*Available data:*
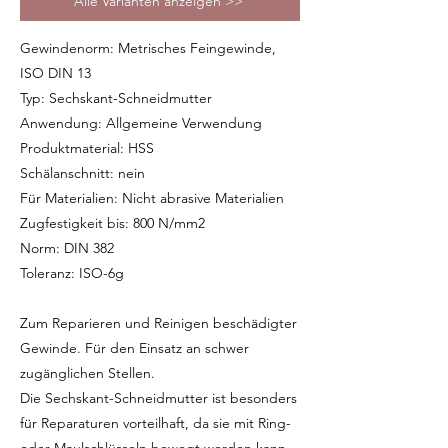
Alle Varianten anzeigen >>
Gewindenorm: Metrisches Feingewinde,
ISO DIN 13
Typ: Sechskant-Schneidmutter
Anwendung: Allgemeine Verwendung
Produktmaterial: HSS
Schälanschnitt: nein
Für Materialien: Nicht abrasive Materialien
Zugfestigkeit bis: 800 N/mm2
Norm: DIN 382
Toleranz: ISO-6g
Zum Reparieren und Reinigen beschädigter
Gewinde. Für den Einsatz an schwer
zugänglichen Stellen.
Die Sechskant-Schneidmutter ist besonders
für Reparaturen vorteilhaft, da sie mit Ring-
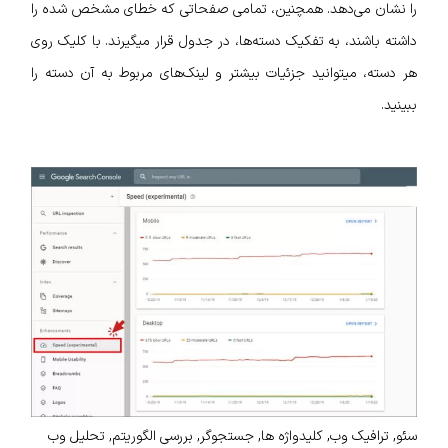
را نشان می‌دهد. همچنین، تمامی صفحاتی که خطای مشخص شده را
داشته باشند، به تفکیک دسته‌ها، در جدول قرار میگیرند. با کلیک روی
هر دسته، میتوانید جزئیات بیشتر و لینک‌های مربوط به آن دسته را
ببینید.
سئو, ترافیک وب, کلیدواژه ها, جستجوگر, بررسی الگوریتم, تحلیل وب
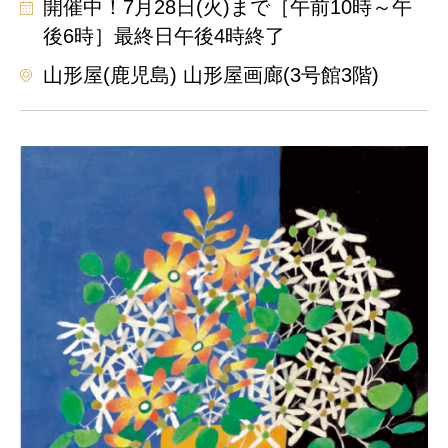
開催中！7月28日(火)まで［午前10時～午
後6時］最終日午後4時終了
山形屋(鹿児島) 山形屋画廊(3号館3階)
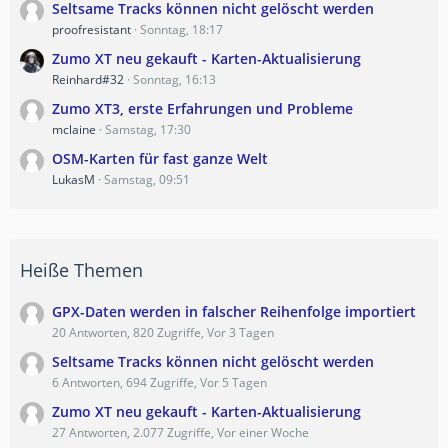
Seltsame Tracks können nicht gelöscht werden
proofresistant
Sonntag, 18:17
Zumo XT neu gekauft - Karten-Aktualisierung
Reinhard#32
Sonntag, 16:13
Zumo XT3, erste Erfahrungen und Probleme
mclaine
Samstag, 17:30
OSM-Karten für fast ganze Welt
LukasM
Samstag, 09:51
Heiße Themen
GPX-Daten werden in falscher Reihenfolge importiert
20 Antworten, 820 Zugriffe, Vor 3 Tagen
Seltsame Tracks können nicht gelöscht werden
6 Antworten, 694 Zugriffe, Vor 5 Tagen
Zumo XT neu gekauft - Karten-Aktualisierung
27 Antworten, 2.077 Zugriffe, Vor einer Woche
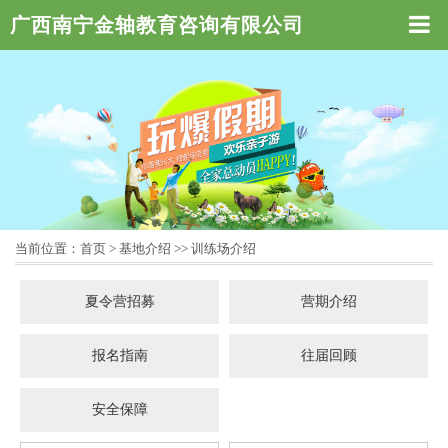
广西南宁金轴教育咨询有限公司
当前位置：
首页
>
基地介绍
>>
训练场介绍
夏令营招募
营期介绍
报名指南
往届回顾
安全保障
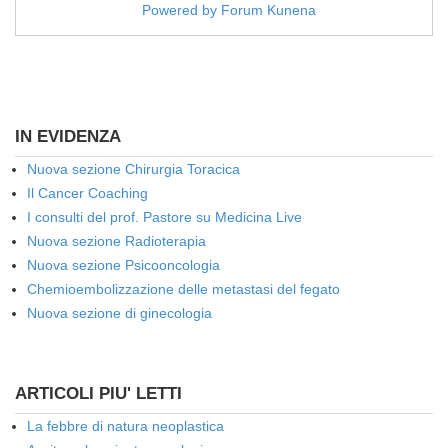
Powered by
Forum Kunena
IN EVIDENZA
Nuova sezione Chirurgia Toracica
Il Cancer Coaching
I consulti del prof. Pastore su Medicina Live
Nuova sezione Radioterapia
Nuova sezione Psicooncologia
Chemioembolizzazione delle metastasi del fegato
Nuova sezione di ginecologia
ARTICOLI PIU' LETTI
La febbre di natura neoplastica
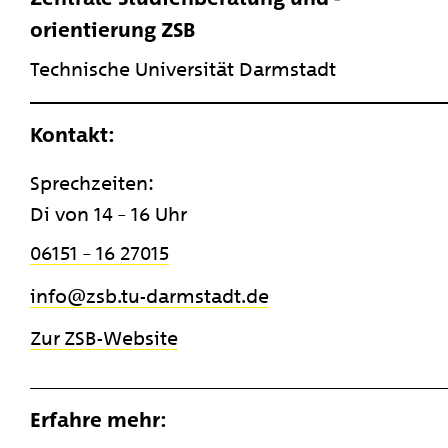
orientierung ZSB
Technische Universität Darmstadt
Kontakt:
Sprechzeiten:
Di von 14 – 16 Uhr
06151 – 16 27015
info
​zsb.tu-darmstadt.de
Zur ZSB-Website
Erfahre mehr:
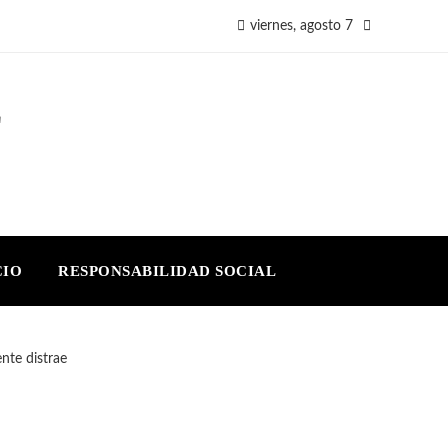
viernes, agosto 7
E
CIO
RESPONSABILIDAD SOCIAL
nte distrae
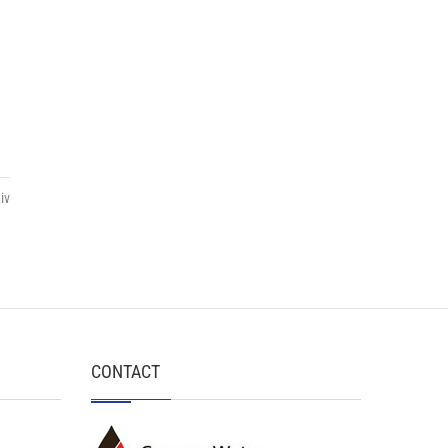
iv
CONTACT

*Task prompt:* Reproduce every line of text read from the pages in the data above, keeping each line unchanged and in its original order. Leave the picture markers out of your answer.

*Reply to the exercise:*
Alle Varianten anzeigen >>
Gewindenorm: Metrisches Feingewinde,
ISO DIN 13
Typ: Sechskant-Schneidmutter
Anwendung: Allgemeine Verwendung
Produktmaterial: HSS
Schälanschnitt: nein
Für Materialien: Nicht abrasive Materialien
Zugfestigkeit bis: 800 N/mm2
Norm: DIN 382
Toleranz: ISO-6g
Zum Reparieren und Reinigen beschädigter
Gewinde. Für den Einsatz an schwer
zugänglichen Stellen.
Die Sechskant-Schneidmutter ist besonders
für Reparaturen vorteilhaft, da sie mit Ring-
را نشان می‌دهد. همچنین، تمامی صفحاتی که خطای مشخص شده را
داشته باشند، به تفکیک دسته‌ها، در جدول قرار میگیرند. با کلیک روی
هر دسته، میتوانید جزئیات بیشتر و لینک‌های مربوط به آن دسته را
ببینید.
سئو, ترافیک وب, کلیدواژه ها, جستجوگر, بررسی الگوریتم, تحلیل وب
開催中！7月28日(火)まで［午前10時～午
後6時］最終日午後4時終了
山形屋(鹿児島) 山形屋画廊(3号館3階)
Seltsame Tracks können nicht gelöscht werden
proofresistant
Sonntag, 18:17
Zumo XT neu gekauft - Karten-Aktualisierung
Reinhard#32
Sonntag, 16:13
Zumo XT3, erste Erfahrungen und Probleme
mclaine
Samstag, 17:30
OSM-Karten für fast ganze Welt
LukasM
Samstag, 09:51
Heiße Themen
GPX-Daten werden in falscher Reihenfolge importiert
20 Antworten, 820 Zugriffe, Vor 3 Tagen
Seltsame Tracks können nicht gelöscht werden
6 Antworten, 694 Zugriffe, Vor 5 Tagen
Zumo XT neu gekauft - Karten-Aktualisierung
27 Antworten, 2.077 Zugriffe, Vor einer Woche
广西南宁金轴教育咨询有限公司
当前位置：
首页
>
基地介绍
>>
训练场介绍
夏令营招募
营期介绍
报名指南
往届回顾
安全保障
Powered by
Forum Kunena
IN EVIDENZA
Nuova sezione Chirurgia Toracica
Il Cancer Coaching
I consulti del prof. Pastore su Medicina Live
Nuova sezione Radioterapia
Nuova sezione Psicooncologia
Chemioembolizzazione delle metastasi del fegato
Nuova sezione di ginecologia
ARTICOLI PIU' LETTI
La febbre di natura neoplastica
orientierung ZSB
Technische Universität Darmstadt
Kontakt:
Sprechzeiten:
Di von 14 – 16 Uhr
06151 – 16 27015
info
​zsb.tu-darmstadt.de
Zur ZSB-Website
Erfahre mehr:
viernes, agosto 7
E
CIO
RESPONSABILIDAD SOCIAL
nte distrae
iv
CONTACT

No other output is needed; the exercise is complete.